P. 340, segue un consulto di quattro medici illustri, che costituisce una vera satira dell’arte medica, tanto celebrata e onorata quanto vana. Uno di essi è un giovane amico di Raphaël, gli altri sono maturi professoroni dall’aria saputa. Ognuno esplicita le proprie teorie, ma nessuno prescrive una cura sensata, né riesce tanto meno a comprendere le cause della malattia.

In seguito al consiglio dei medici, Raphaël ricorre alle cure termali, alle acque d’Aix in Savoia. Improvvisamente, senza dare inizio a un nuovo capitolo, lo scrittore ci immerge in un interno d’albergo in alta montagna. L’atteggiamento chiuso e scontroso del protagonista offende gli altri clienti che si affidano alle cure termali e qui Balzac dà un saggio della sua profonda conoscenza della psicologia umana.

Messo ai margini della società termale di aristocratici indifferenti e infastiditi dal suo aspetto di persona gravemente malata, il protagonista si rifugia in profonde riflessioni sulla natura umana, che hanno un esito beffardo quando il medico dello stabilimento termale cerca di allontanarlo con consigli apparentemente benevoli. L’ostilità circostante cresce sino al punto di suscitare contro di lui una lite e un duello. Ma il potere della pelle di zigrino è tale che Raphaël senza neppure mirare con la pistola al suo avversario riesce a colpirlo in pieno petto, dritto al cuore. Naturalmente questo successo gli costa caro. La pelle si riduce alla grandezza di una foglia di quercia.

Quindi, mutando soggiorno, si porta alle Acque del Mont-d’Or. Il meraviglioso panorama alpino e la semplicità dei contadini gli donano un illusorio senso di ritrovata salute, ma si tratta appunto di un’illusione. Intercettando un dialogo tra la montanara che lo ospita e il suo devoto servitore, Raphaël scopre di essere disperatamente malato e senza possibilità di guarigione.

Infatti la sua situazione peggiora in maniera continua e irrimediabile, tanto che, disgustato anche dalle chiacchiere fatte dai suoi ospiti sulla sua condizione, decide di cambiare aria e di tornare a Parigi. Qui trova un plico di lettere inviate dalla sua amata Pauline, all’oscuro del suo peregrinare, ma decide di gettarle nel caminetto. Poi si pente e ne estrae una quasi integra dal fuoco. Si rende così conto dell’amore assoluto e disinteressato della giovane, ma ormai la malattia lo domina completamente.

Decide di sopravvivere dormendo e così sottrarsi al pericolo di concepire nuovi desideri per lui esiziali. Si fa prescrivere degli oppiacei dal medico e cerca di prolungare la sua esistenza quasi nella condizione d’una crisalide.
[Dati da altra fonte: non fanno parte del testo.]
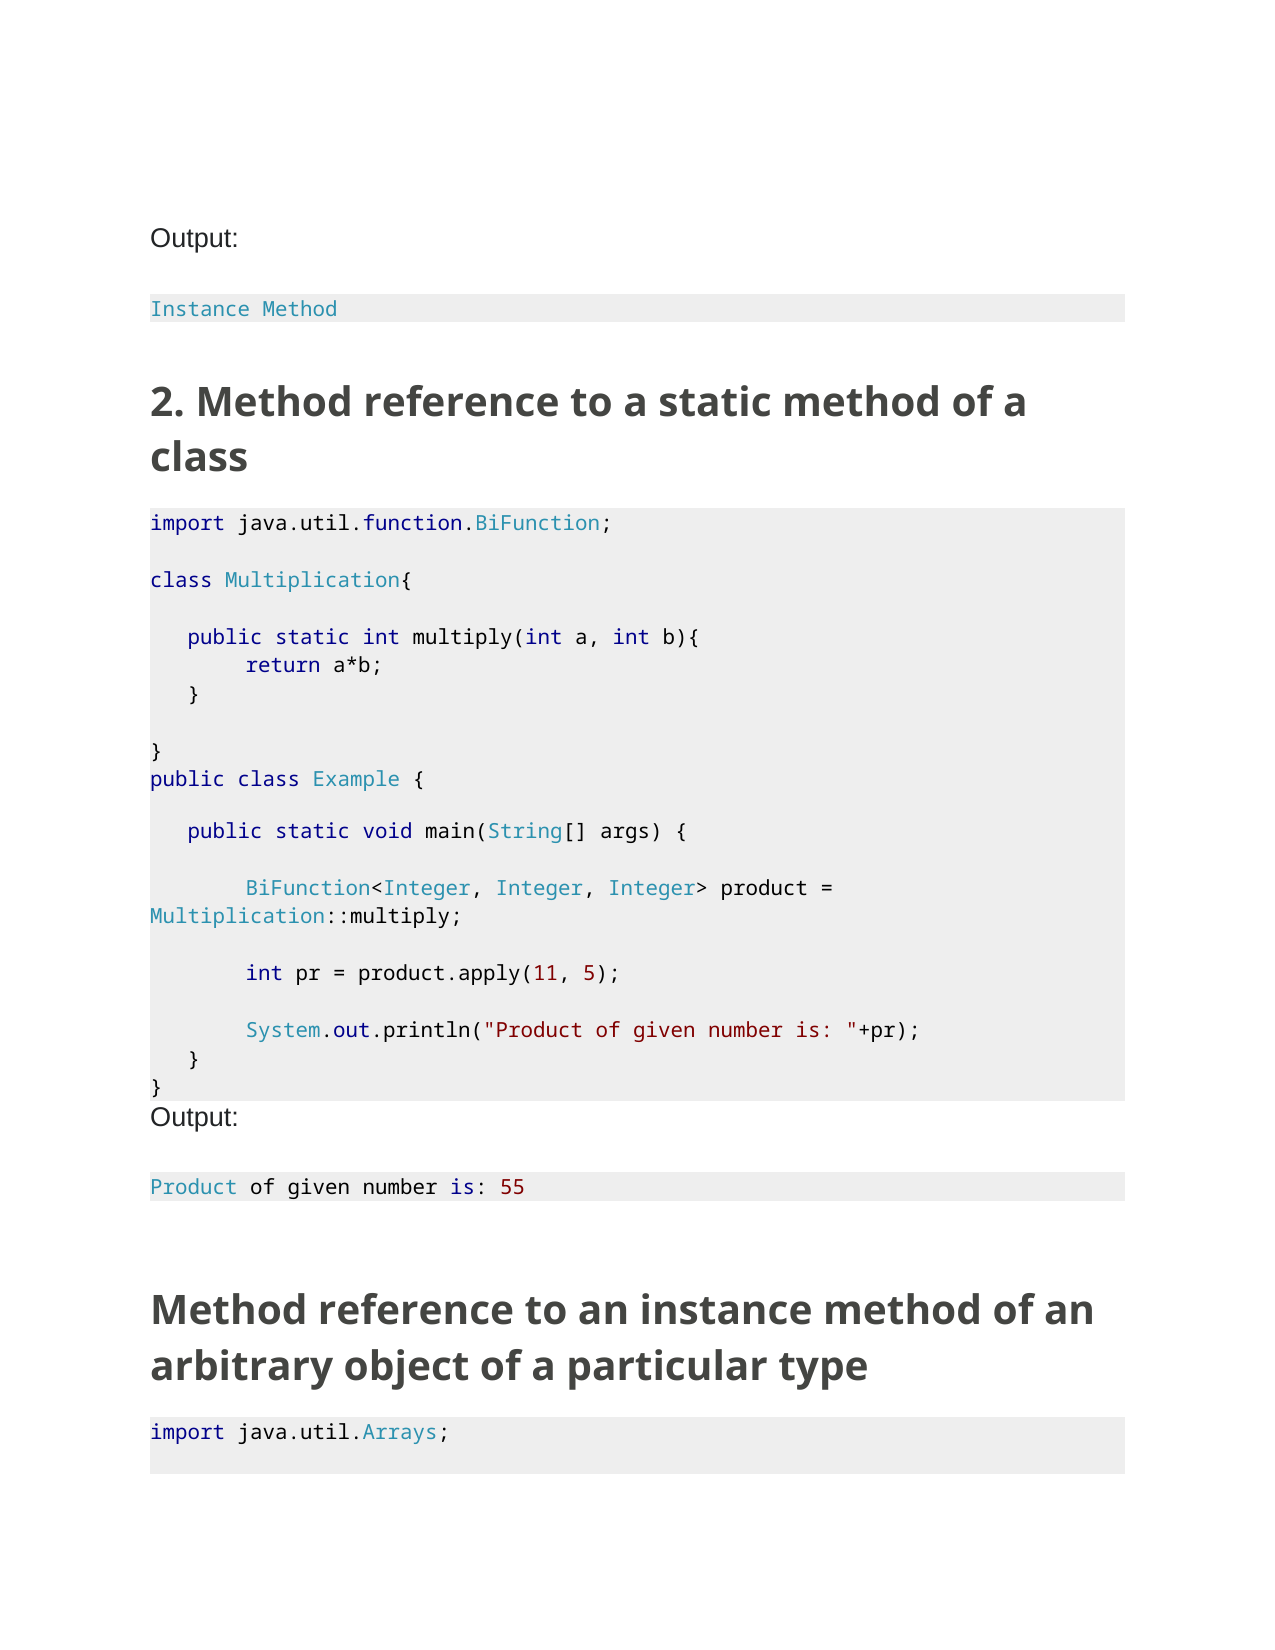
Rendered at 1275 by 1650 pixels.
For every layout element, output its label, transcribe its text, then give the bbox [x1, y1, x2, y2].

Ma gli eventi contrastano questi tentativi e un ultimo incontro con Pauline, disperata per la sua salute, gli fa formulare il desiderio definitivo e fatale, egli vorrebbe abbracciarla, invaso dalla passione, ma il talismano, ridotto all’estremo, svanisce e così anche la vita di Raphaël, che muore in un gesto folle d’amore.

Il pessimismo di Balzac si manifesta pienamente nella sorte di questo povero personaggio che dall’inizio alla fine è perseguitato da un destino ostile. Pur eccellendo per le sue alte qualità egli sembra punito per la sua umana fragilità di giovane propenso ad amare e avido d’amore. E’ come se l’autore, riconoscendosi in lui, confessasse che ai migliori e ai più degni è negata la felicità, forse perché la sanno riconoscere. L’epilogo sembra confermare questa interpretazione nella contrapposizione dell’ideale figura di Pauline, donna angelo, e della perfida, ma, ahimé, molto comune e concreta Foedora.